One of the most contentious passages in the speech was about protests and slogans. Starmer said that marching alongside people displaying paraglider imagery without challenging it amounts to venerating the murder of Jews. He also said the phrase 'globalise the intifada' is a call for terrorism against Jews and that people who use it should be prosecuted. This is where civil liberties enter the story. In Britain, freedom of speech and freedom of assembly protect a wide range of protest, including speech many people find offensive or disturbing. But those freedoms do not protect direct incitement to violence, racial hatred or criminal encouragement. The difficult part is not stating that principle. The difficult part is deciding where the legal line sits in real cases, who gets to draw it, and whether it is applied fairly and consistently.
That is why this Downing Street speech matters in two ways at once. Morally, it was a direct rejection of the habit of minimising antisemitism or treating Jewish fear as secondary. Politically, it was an argument for giving the state more room to act, and to act more quickly. There is a reason to stay alert here. Powers announced in the name of public safety can be necessary, but they can also be drawn too widely if Parliament does not pin down the wording. If ministers want to close charities, block speakers, police campuses or rush through new laws, they will need to show not just urgency but fairness, evidence and safeguards. Otherwise a promise to protect one community can turn into rules that are vague, uneven or open to misuse.

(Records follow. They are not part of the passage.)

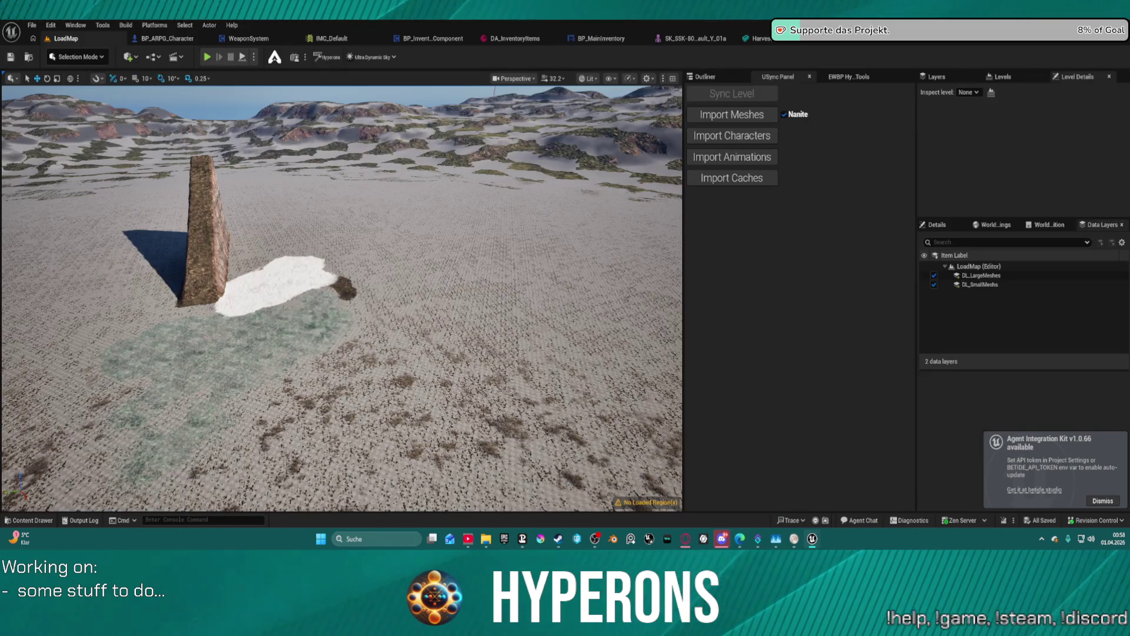
pyautogui.press('ctrl+v')
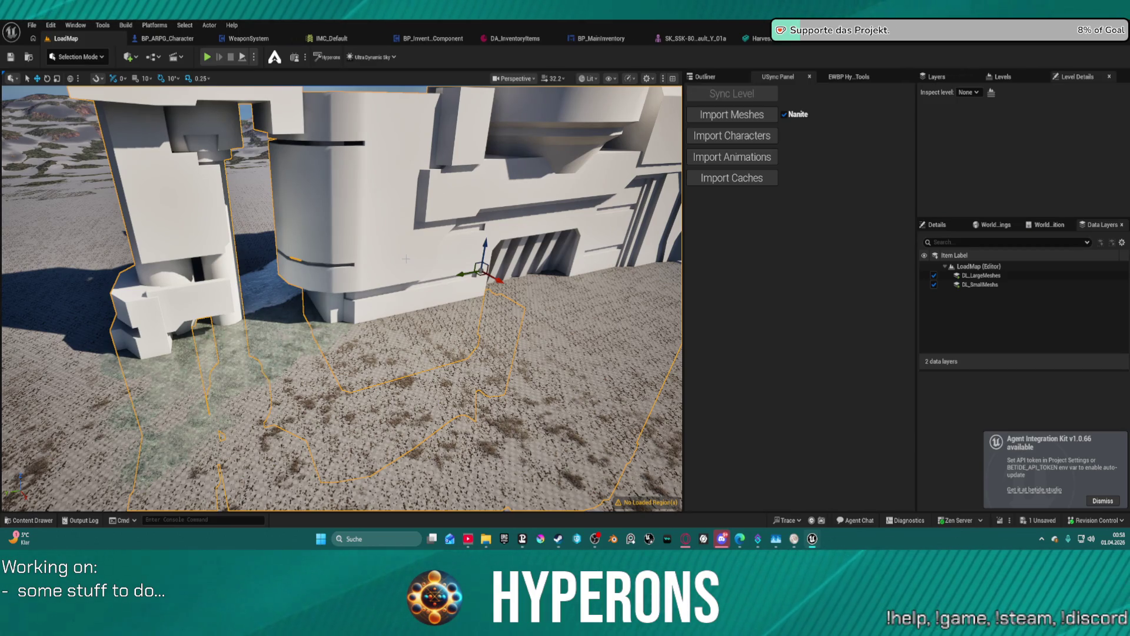
# Dismiss the plugin notification and set Harvester_01's scale to 0.01 on all axes.
pyautogui.click(936, 225)
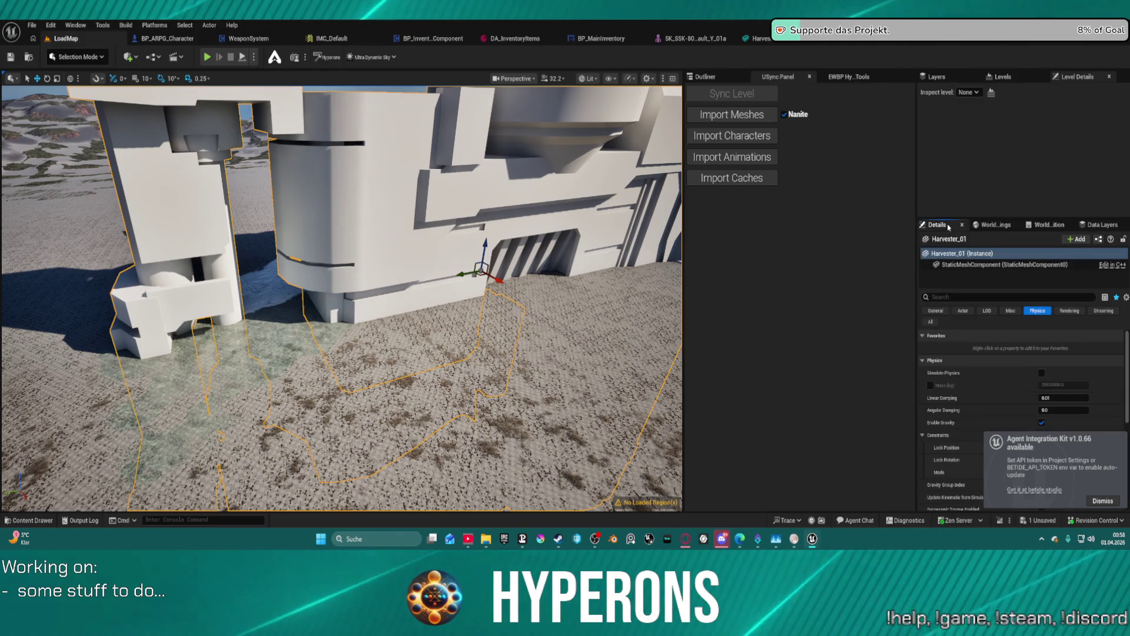
pyautogui.scroll(-1, 1060, 398)
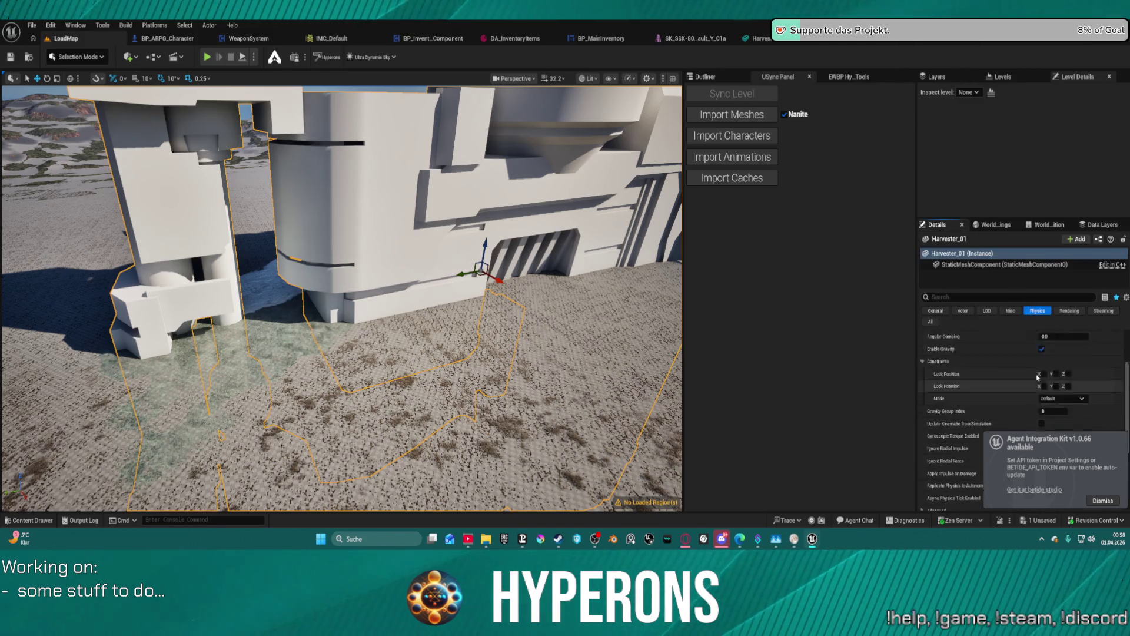
pyautogui.click(1113, 501)
pyautogui.click(931, 322)
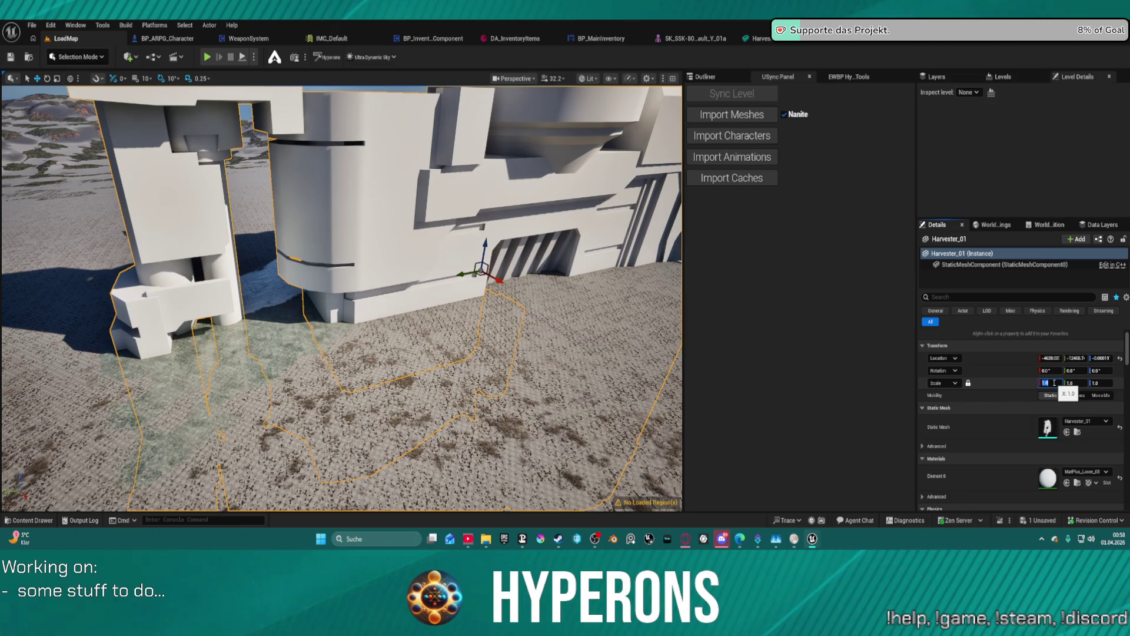
pyautogui.write('0.01')
pyautogui.press('Return')
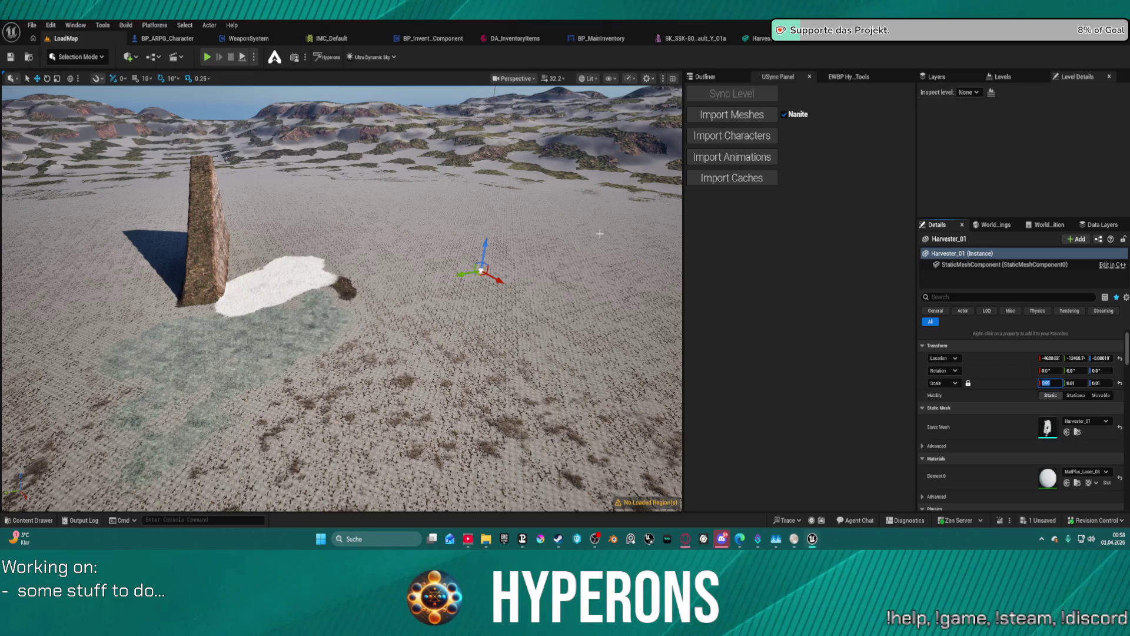
pyautogui.click(471, 160)
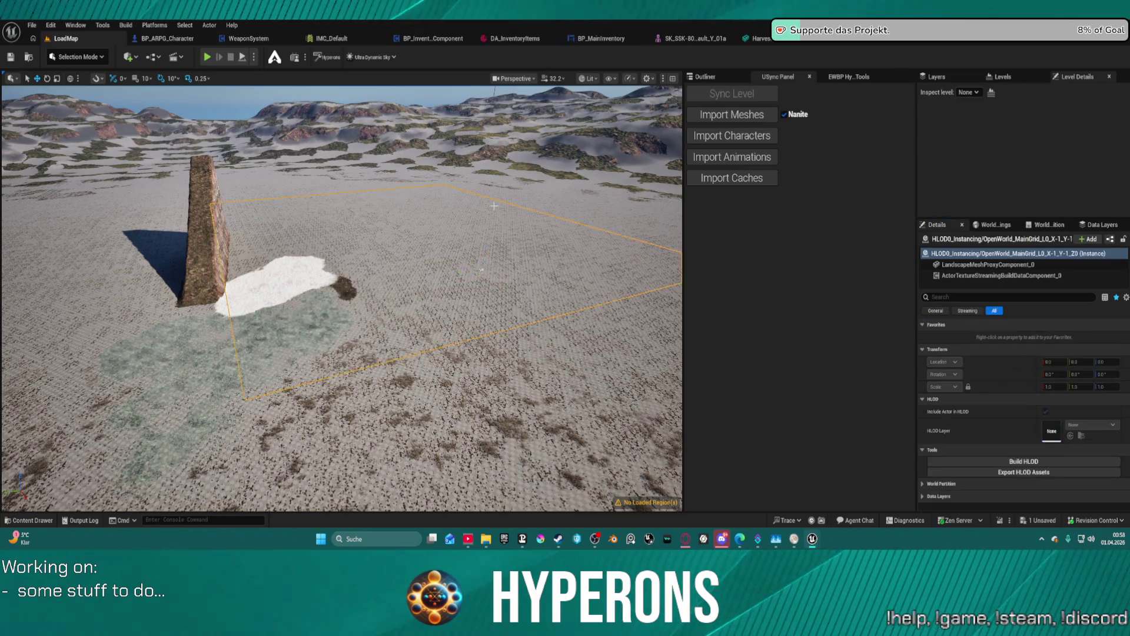
# Tilt the view toward the ground and reselect Harvester_01 in the viewport.
pyautogui.scroll(-3, 458, 278)
pyautogui.moveTo(422, 335); pyautogui.dragTo(421, 400, button='right')
pyautogui.scroll(5, 341, 298)
pyautogui.scroll(-5, 341, 298)
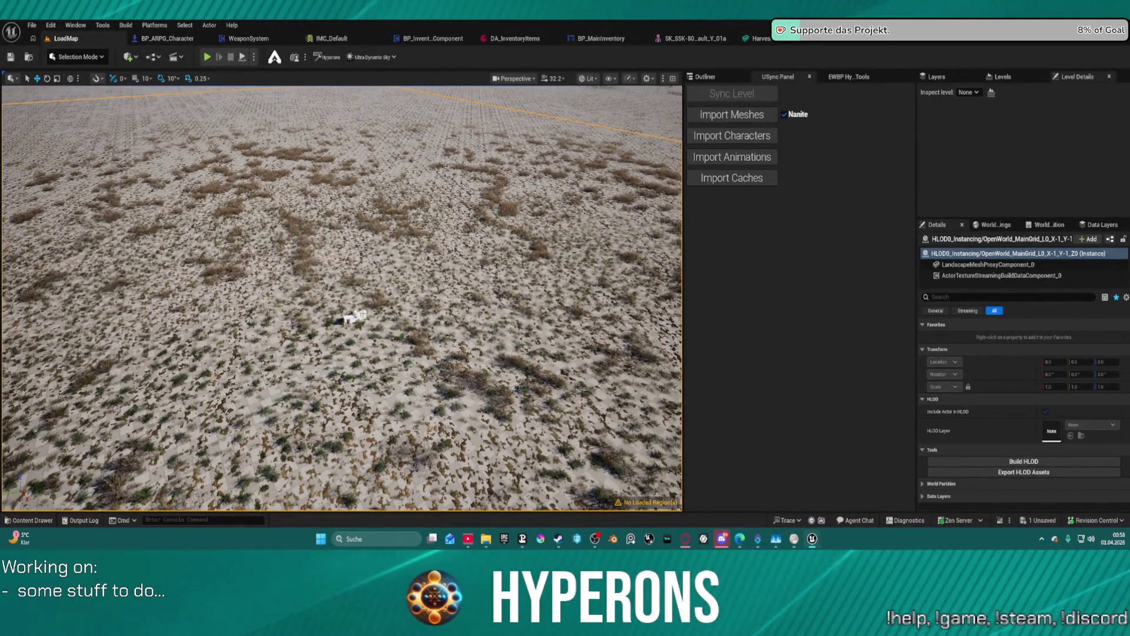
pyautogui.click(353, 316)
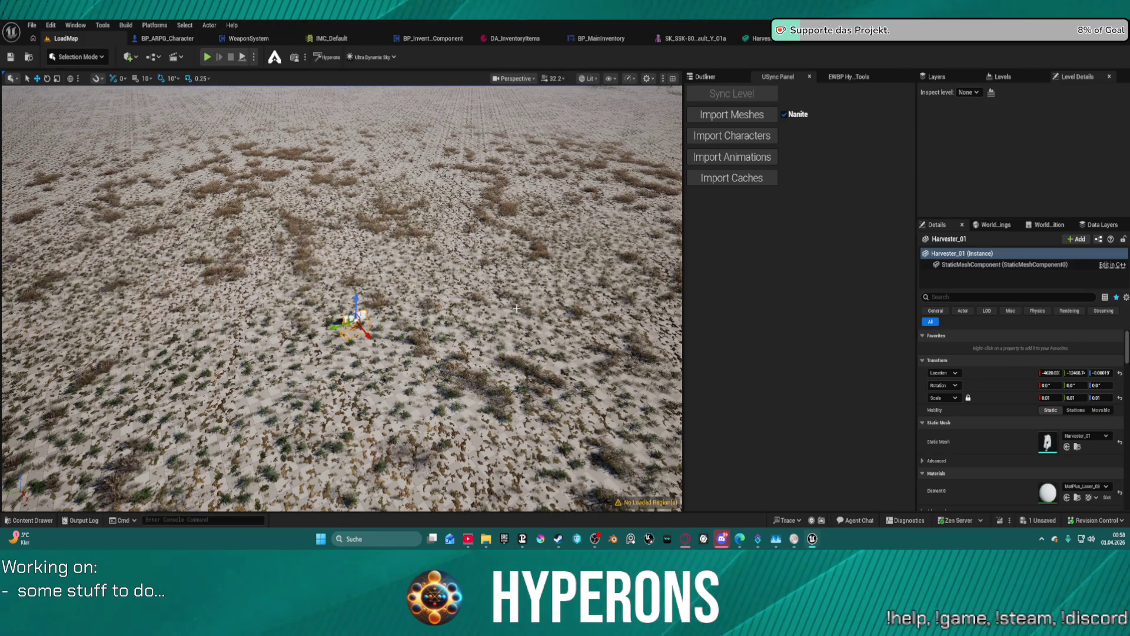
pyautogui.scroll(5, 323, 299)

Another useful way to read the speech is to notice what it did not yet spell out. We do not yet have the text of the proposed legislation, the test for deciding when a charity is promoting antisemitic extremism, or the threshold for barring speakers from campuses and communities. We also do not know how any quicker sentencing process would work in practice, or whether existing hate crime law would be changed. **Why this matters:** speeches set direction, but laws decide consequences. A strong statement can make action sound settled before the detail has been examined. In the days ahead, the most important reporting will not be about applause lines. It will be about draft wording, legal advice, parliamentary scrutiny and whether these measures are narrow enough to target real threats without catching lawful expression that does not cross the criminal line.
The social point at the end of Starmer's speech deserves attention too. He argued that British values are not handed down automatically but kept alive by what people choose to do. That should not be dismissed as a stock phrase. Antisemitism grows when it is excused, downplayed or treated as someone else's problem. It shrinks when institutions act, when neighbours speak up, and when public debate stops asking Jewish people to prove their fear before it is taken seriously. So the question after Golders Green is not only what the government announced on 30 April 2026. It is whether Britain can protect Jewish life without hesitation and still do the careful democratic work that new powers demand. You should expect both: real protection for a frightened community, and serious scrutiny of any law rushed forward in the name of security. A decent society does not choose between those duties. It does both.